Reading Files

Imagine you have a file that contains the following text:

This is an example file.
It has several lines of text.
Nothing terribly interesting.

You can read and print every line in this file using the following code:

file = open('example.txt')

for line in file:
    print(line)

file.close()

When you call open('example.txt'), this will open a file in the same directory as the script you are writing. The open() function returns a file object, which we store in the file variable.

After you open the file, you can iterate over all of its lines using:

for line in file

You then have to remember to close the file, with file.close().

A better way to open files

A better way to open files uses the with keyword:

with open('example.txt') as file:
    for line in file:
        print(line)

This code does the same thing! It opens the file in example.txt, sets the file variable to be a file object that can read this file, and then uses for line in file to iterate over the lines in the file.

An important feature of this syntax is that the file is automatically closed when you finish the with block. We will use this syntax in class because having the file be automatically closed is helpful.

Iteration

We previously saw iteration with lists. Remember:

numbers = [2, 23, 17, 75]
for number in numbers:
    print(number*2)

Iteration over the lines of a file uses the same for ... in statement:

with open('example.txt') as file:
    for line in file:
        print(line)

Getting all the lines in a file

This is a useful function that we will reuse throughout the course:

def get_lines(filename):
    with open(filename) as file:
        lines = []
        for line in file:
            lines.append(line)
        return lines

This function collects all the lines in the file into a list and then returns that list. If you call it:

print(get_lines('example.txt'))

You will see this output:

['This is an example file.\n', 'It has several lines of text.\n', 'Nothing terribly interesting.\n']

Notice that each line has a newline character at the end, \n. A file is just a long string of characters! The only thing that indicates a new line is the newline character.

We can write a shorter version of get_lines() as follows:

def get_lines(filename):
    with open(filename) as file:
        return list(file)

Because a file is iterable (we can use for ... in to loop over the lines), the list() function will, in one step, collect all of the lines into a list.

Split

We can take any string and split it into a list. For example:

long_string = "this is a string containing several words"
result = long_string.split()
print(result)

This will print:

['this', 'is', 'a', 'string', 'containing', 'several', 'words']

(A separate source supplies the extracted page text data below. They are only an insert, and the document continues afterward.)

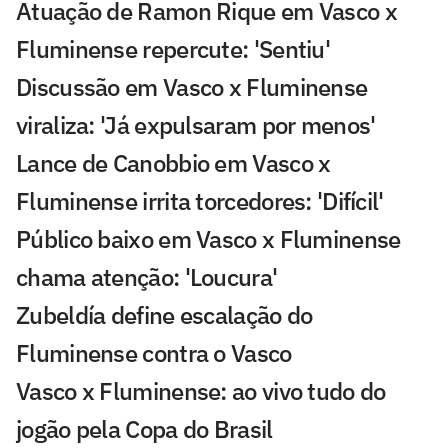
Atuação de Ramon Rique em Vasco x
Fluminense repercute: 'Sentiu'
Discussão em Vasco x Fluminense
viraliza: 'Já expulsaram por menos'
Lance de Canobbio em Vasco x
Fluminense irrita torcedores: 'Difícil'
Público baixo em Vasco x Fluminense
chama atenção: 'Loucura'
Zubeldía define escalação do
Fluminense contra o Vasco
Vasco x Fluminense: ao vivo tudo do
jogão pela Copa do Brasil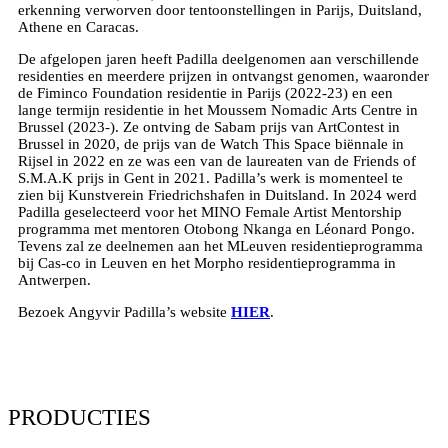
erkenning verworven door tentoonstellingen in Parijs, Duitsland,
Athene en Caracas.
De afgelopen jaren heeft Padilla deelgenomen aan verschillende
residenties en meerdere prijzen in ontvangst genomen, waaronder
de Fiminco Foundation residentie in Parijs (2022-23) en een
lange termijn residentie in het Moussem Nomadic Arts Centre in
Brussel (2023-). Ze ontving de Sabam prijs van ArtContest in
Brussel in 2020, de prijs van de Watch This Space biënnale in
Rijsel in 2022 en ze was een van de laureaten van de Friends of
S.M.A.K prijs in Gent in 2021. Padilla’s werk is momenteel te
zien bij Kunstverein Friedrichshafen in Duitsland. In 2024 werd
Padilla geselecteerd voor het MINO Female Artist Mentorship
programma met mentoren Otobong Nkanga en Léonard Pongo.
Tevens zal ze deelnemen aan het MLeuven residentieprogramma
bij Cas-co in Leuven en het Morpho residentieprogramma in
Antwerpen.
Bezoek Angyvir Padilla’s website
HIER
.
PRODUCTIES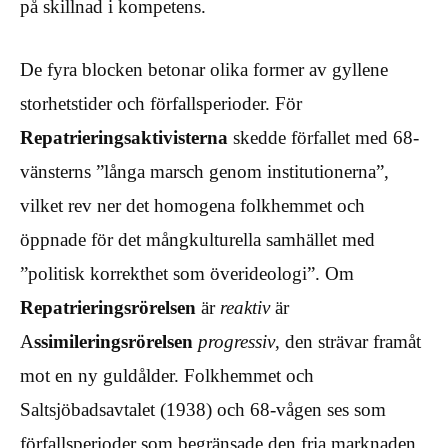
på skillnad i kompetens.
De fyra blocken betonar olika former av gyllene
storhetstider och förfallsperioder. För
Repatrieringsaktivisterna
skedde förfallet med 68-
vänsterns ”långa marsch genom institutionerna”,
vilket rev ner det homogena folkhemmet och
öppnade för det mångkulturella samhället med
”politisk korrekthet som överideologi”. Om
Repatrieringsrörelsen
är
reaktiv
är
A
ssimileringsrörelsen
progressiv
, den strävar framåt
mot en ny guldålder. Folkhemmet och
Saltsjöbadsavtalet (1938) och 68-vågen ses som
förfallsperioder som begränsade den fria marknaden,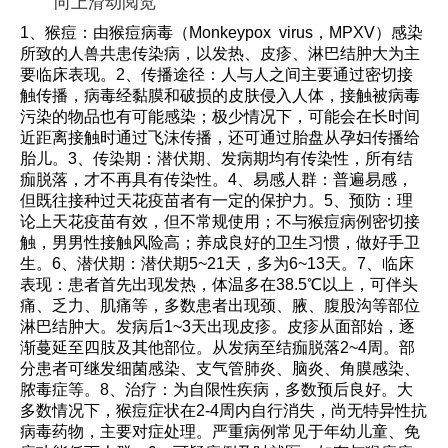
向上滑动阅览
1、猴痘：由猴痘病毒（Monkeypox virus，MPXV）感染
所致的人兽共患传染病，以发热、皮疹、淋巴结肿大为主
要临床表现。2、传播途径：人与人之间主要通过密切接
触传播，病毒经黏膜和破损的皮肤侵入人体，接触被病毒
污染的物品也有可能感染；极少情况下，可能会在长时间
近距离接触时通过飞沫传播，还可通过胎盘从孕妇传播给
胎儿。3、传染期：潜伏期、发病期均有传染性，所有结
痂脱落，才不再具有传染性。4、易感人群：普遍易感，
但既往接种过天花疫苗者有一定的保护力。5、预防：理
论上天花疫苗有效，但不常规使用；不与猴痘病例密切接
触，男男性接触风险高；养成良好的卫生习惯，做好手卫
生。6、潜伏期：潜伏期5~21天，多为6~13天。7、临床
表现：患者首先出现发热，体温多在38.5℃以上，可伴头
痛、乏力、肌痛等，多数患者出现颈、腋、腹股沟等部位
淋巴结肿大。发病后1~3天出现皮疹。皮疹从面部始，逐
渐蔓延至四肢及其他部位。从发病至结痂脱落2~4周。部
分患者可继发细菌感染、支气管肺炎、脑炎、角膜感染、
脓毒症等。8、治疗：为自限性疾病，多数预后良好。大
多数情况下，猴痘症状在2-4周内自行消失，尚无特异性抗
病毒药物，主要对症处理。严重病例常见于年幼儿童、免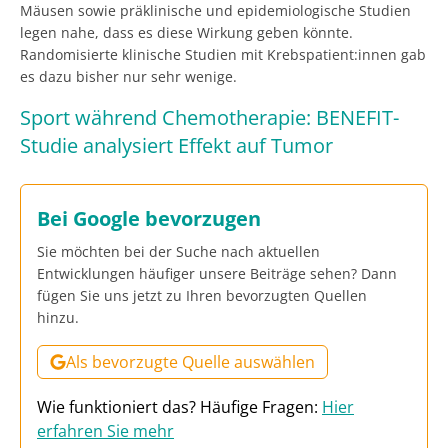
Mäusen sowie präklinische und epidemiologische Studien
legen nahe, dass es diese Wirkung geben könnte.
Randomisierte klinische Studien mit Krebspatient:innen gab
es dazu bisher nur sehr wenige.
Sport während Chemotherapie: BENEFIT-
Studie analysiert Effekt auf Tumor
Bei Google bevorzugen
Sie möchten bei der Suche nach aktuellen
Entwicklungen häufiger unsere Beiträge sehen? Dann
fügen Sie uns jetzt zu Ihren bevorzugten Quellen
hinzu.
Als bevorzugte Quelle auswählen
Wie funktioniert das? Häufige Fragen:
Hier
erfahren Sie mehr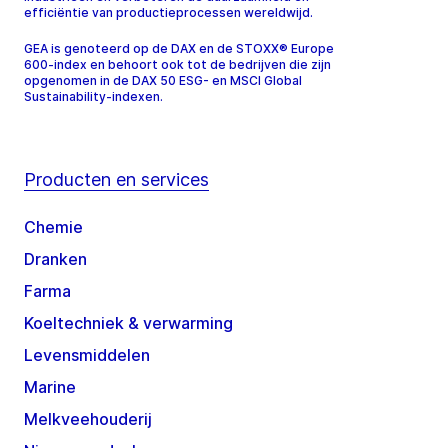
efficiëntie van productieprocessen wereldwijd.
GEA is genoteerd op de DAX en de STOXX® Europe
600-index en behoort ook tot de bedrijven die zijn
opgenomen in de DAX 50 ESG- en MSCI Global
Sustainability-indexen.
Producten en services
Chemie
Dranken
Farma
Koeltechniek & verwarming
Levensmiddelen
Marine
Melkveehouderij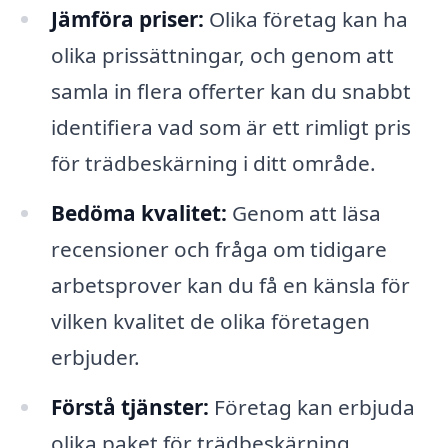
Jämföra priser:
Olika företag kan ha
olika prissättningar, och genom att
samla in flera offerter kan du snabbt
identifiera vad som är ett rimligt pris
för trädbeskärning i ditt område.
Bedöma kvalitet:
Genom att läsa
recensioner och fråga om tidigare
arbetsprover kan du få en känsla för
vilken kvalitet de olika företagen
erbjuder.
Förstå tjänster:
Företag kan erbjuda
olika paket för trädbeskärning,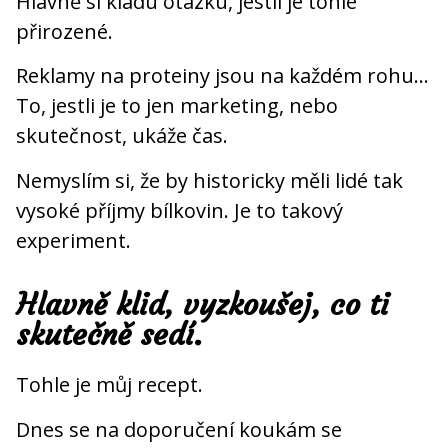
Hlavně si kladu otázku, jestli je tohle
přirozené.
Reklamy na proteiny jsou na každém rohu…
To, jestli je to jen marketing, nebo
skutečnost, ukáže čas.
Nemyslím si, že by historicky měli lidé tak
vysoké příjmy bílkovin. Je to takový
experiment.
Hlavně klid, vyzkoušej, co ti
skutečně sedí.
Tohle je můj recept.
Dnes se na doporučení koukám se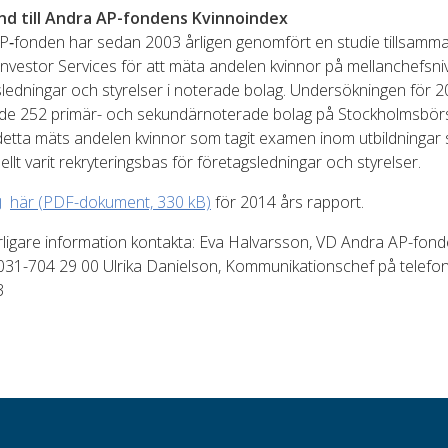
d till Andra AP-fondens Kvinnoindex
P‐fonden har sedan 2003 årligen genomfört en studie tillsam
nvestor Services för att mäta andelen kvinnor på mellanchefsniv
ledningar och styrelser i noterade bolag. Undersökningen för 
de 252 primär- och sekundärnoterade bolag på Stockholmsbör
detta mäts andelen kvinnor som tagit examen inom utbildningar
nellt varit rekryteringsbas för företagsledningar och styrelser.
här (PDF-dokument, 330 kB)
för 2014 års rapport.
erligare information kontakta: Eva Halvarsson, VD Andra AP-fon
 031-704 29 00 Ulrika Danielson, Kommunikationschef på telefo
3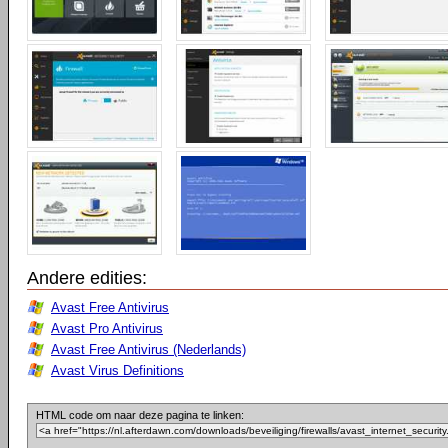
Andere edities:
Avast Free Antivirus
Avast Pro Antivirus
Avast Free Antivirus (Nederlands)
Avast Virus Definitions
HTML code om naar deze pagina te linken: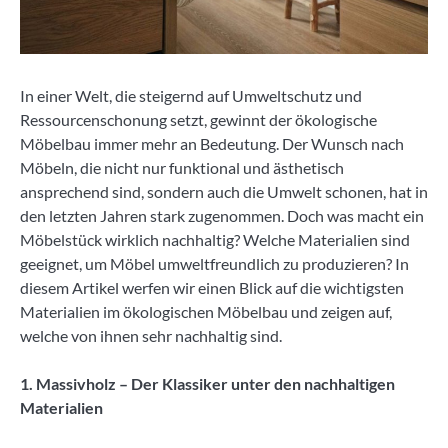
In einer Welt, die steigernd auf Umweltschutz und
Ressourcenschonung setzt, gewinnt der ökologische
Möbelbau immer mehr an Bedeutung. Der Wunsch nach
Möbeln, die nicht nur funktional und ästhetisch
ansprechend sind, sondern auch die Umwelt schonen, hat in
den letzten Jahren stark zugenommen. Doch was macht ein
Möbelstück wirklich nachhaltig? Welche Materialien sind
geeignet, um Möbel umweltfreundlich zu produzieren? In
diesem Artikel werfen wir einen Blick auf die wichtigsten
Materialien im ökologischen Möbelbau und zeigen auf,
welche von ihnen sehr nachhaltig sind.
1. Massivholz – Der Klassiker unter den nachhaltigen
Materialien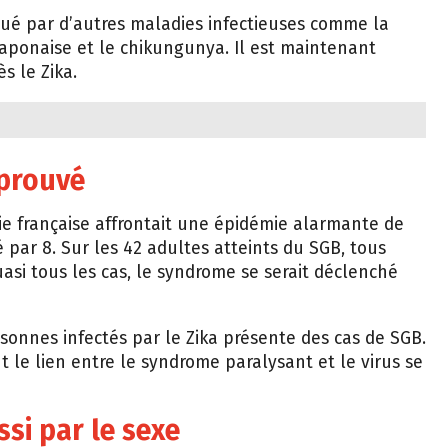
ué par d’autres maladies infectieuses comme la
japonaise et le chikungunya. Il est maintenant
s le Zika.
 prouvé
ie française affrontait une épidémie alarmante de
é par 8. Sur les 42 adultes atteints du SGB, tous
uasi tous les cas, le syndrome se serait déclenché
sonnes infectés par le Zika présente des cas de SGB.
t le lien entre le syndrome paralysant et le virus se
si par le sexe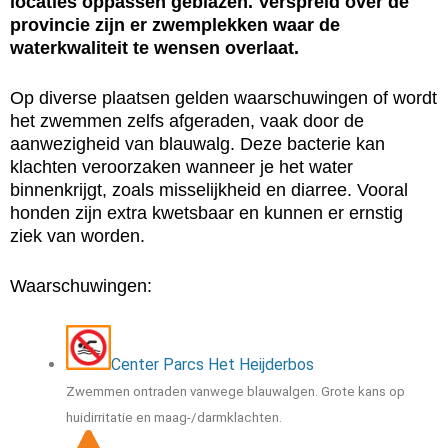
locaties oppassen geblazen. Verspreid over de
provincie zijn er zwemplekken waar de
waterkwaliteit te wensen overlaat.
Op diverse plaatsen gelden waarschuwingen of wordt
het zwemmen zelfs afgeraden, vaak door de
aanwezigheid van blauwalg. Deze bacterie kan
klachten veroorzaken wanneer je het water
binnenkrijgt, zoals misselijkheid en diarree. Vooral
honden zijn extra kwetsbaar en kunnen er ernstig
ziek van worden.
Waarschuwingen:
Center Parcs Het Heijderbos
Zwemmen ontraden vanwege blauwalgen. Grote kans op
huidirritatie en maag-/darmklachten.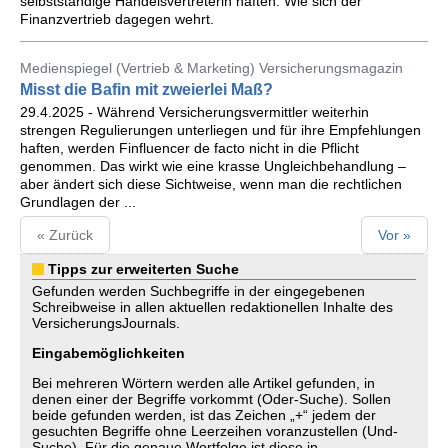
selbstständige Handelsvertreterin haften. Wie sich der
Finanzvertrieb dagegen wehrt.
Medienspiegel (Vertrieb & Marketing) Versicherungsmagazin
Misst die Bafin mit zweierlei Maß?
29.4.2025 - Während Versicherungsvermittler weiterhin
strengen Regulierungen unterliegen und für ihre Empfehlungen
haften, werden Finfluencer de facto nicht in die Pflicht
genommen. Das wirkt wie eine krasse Ungleichbehandlung –
aber ändert sich diese Sichtweise, wenn man die rechtlichen
Grundlagen der ...
« Zurück
Vor »
Tipps zur erweiterten Suche
Gefunden werden Suchbegriffe in der eingegebenen
Schreibweise in allen aktuellen redaktionellen Inhalte des
VersicherungsJournals.
Eingabemöglichkeiten
Bei mehreren Wörtern werden alle Artikel gefunden, in
denen einer der Begriffe vorkommt (Oder-Suche). Sollen
beide gefunden werden, ist das Zeichen „+“ jedem der
gesuchten Begriffe ohne Leerzeihen voranzustellen (Und-
Suche). Für die genaue Wortfolge ist diese in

You can do this when reading a file, because the lines in a file are just a string. For example, imagine we have a file called input.txt that contains the following:

5 6 3
2 7 10
5 2 1

We can split and then print these lines like this:

def split_lines(input_file):
    with open(input_file) as infile:
        for line in infile:
            words = line.split()
            print(words)


split_lines('input.txt')

This will print:

['5', '6', '3']
['2', '7', '10']
['5', '2', '1']

Converting to integers

When we read numbers from a file, they are read as strings. See the above example, showing that each number, such as 5, is a string.

If we want to calculate something with these numbers, we need to convert them to integers first. We can do this with the int() function. For example:

a = '5'
num = int(a)
print(num + 5)

This will print:

We cannot do this without first converting a to an integer using int(). If we tried to add 5 to a, this would result in an error because we can’t add an integer to a string.

We can do this with an entire file of numbers as well. Using our same input.txt from above, we can add 2 to all of the numbers in the file:

def get_lines(filename):
    with open(filename) as file:
        return list(file)


def add_2_and_print(line):
    words = line.split()
    for word in words:
        print(int(word) + 2)


def increment_by_2(input_file):
    lines = get_lines(input_file)
    for line in lines:
        add_2_and_print(line)


increment_by_2('input.txt')

This will print:

Converting to floats

We can likewise convert a string to a float:

a = '5.3'
num = float(a)
print(num + 5)

This will print:

10.3

Example

Here is an example that covers many of these concepts. We want to compute the mean of every line in a file. We have a data file called data.txt that contains:

1 2 3 4 5
4 5 6 7 8
9 10 11 12 13

We need to read each line, compute the mean, and then print it out. Here is one solution:

def get_lines(filename):
    """Returns a list of the lines in the file."""
    with open(filename) as file:
        return list(file)

def get_numbers(line):
    """Parses out the integers in `line` into a list.
    """
    tokens = line.split()
    numbers = []
    for token in tokens:
        numbers.append(int(token))
    return numbers

def average(numbers):
    """Computes the average of a list of numbers
    """
    total = 0
    for number in numbers:
        total = total + number
    return total / len(numbers)

def print_means(filename):
    """Prints the average value for each line in the file."""
    for line in get_lines(filename):
        numbers = get_numbers(line)
        ave = average(numbers)
        print(ave)

filename = 'data.txt'
print_means(filename)

If you look at just the print_means() function, you can see the entire logic of the program:

loop through all of the lines in a file
for each line
- convert the line into a list of numbers
- compute the average of that list of numbers
- print the average

As you decompose problems, start with the big picture, like this. You should already have a get_lines() function. Then write and test the first function, get_numbers() Once that is working, write and test the average() function.